Where zombie narratives often feature a handful of destructive, treacherous humans who see the plague as an opportunity, it’s rare that they feature those characters in positions of power which they use to actively keep the public from believing in a plague for months on end as millions of people across globe the are infected. It’s comforting to imagine that public health officials, governmental bodies, and news organisations would all do the responsible thing in the face of a pandemic and immediately get to the important work of launching coordinated initiatives to keep the public informed and largely unharmed (see: other apocalypse scenarios). But the unfortunate reality is that when faced with an actual plague, countries like the U.S. have botched their early opportunities to keep the death rate down, a very real kind of horror that would benefit from fictional examination in the future (real-world examination should, of course, be a high priority).

As the pandemic rages on, it’s becoming increasingly difficult not to recognise that while covid-19 itself is an unthinking, tireless enemy with an endless appetite for human life, the true monsters of our specific story are those who’ve politicised the pandemic and the few measures we have to face it (wearing masks and social distancing).

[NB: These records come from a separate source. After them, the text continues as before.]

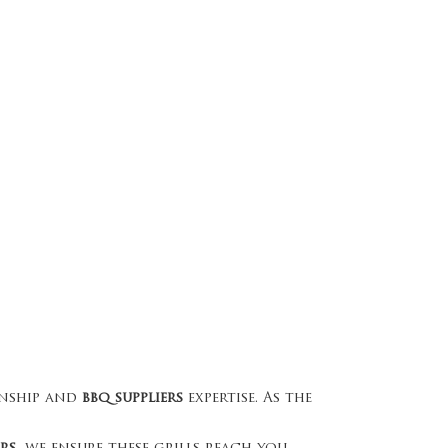
nship and
bbq suppliers
expertise. As the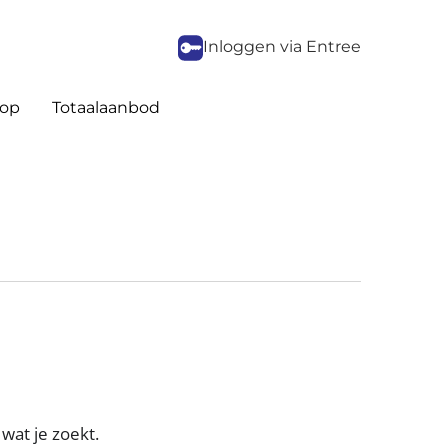
Inloggen via Entree
op
Totaalaanbod
wat je zoekt.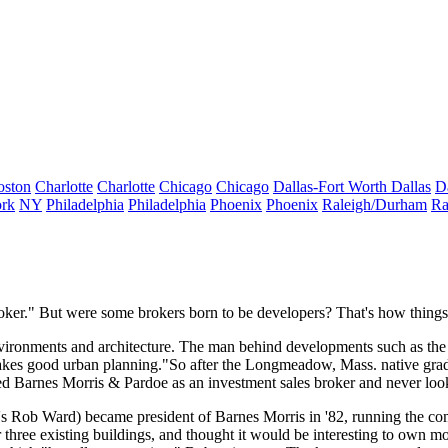
oston
Charlotte
Charlotte
Chicago
Chicago
Dallas-Fort Worth
Dallas
D
rk
NY
Philadelphia
Philadelphia
Phoenix
Phoenix
Raleigh/Durham
Ra
oker
." But were some brokers born to be
developers
? That's how thing
vironments
and
architecture
. The man behind developments such as the
makes good urban planning."So after the
Longmeadow, Mass
. native gr
ned
Barnes Morris & Pardoe
as an investment sales broker and never loo
's
Rob Ward
) became
president
of Barnes Morris in '82, running the com
hree existing buildings, and thought it would be interesting to own mo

The zombie movies of the future won’t necessarily need to spotlight protracted battles in U.S. Congress over whether or not the dead are rising up to eat people and whether the government should do something about it. But injecting some of the banal, yet still incredibly devastating nonsense associated with our real-world pandemic ” like a refusal to believe in its existence despite overwhelming evidence to the contrary, or the rush to take drugs that aren’t proven ” could be precisely what the zombie genre needs to become even scarier in the 21st century.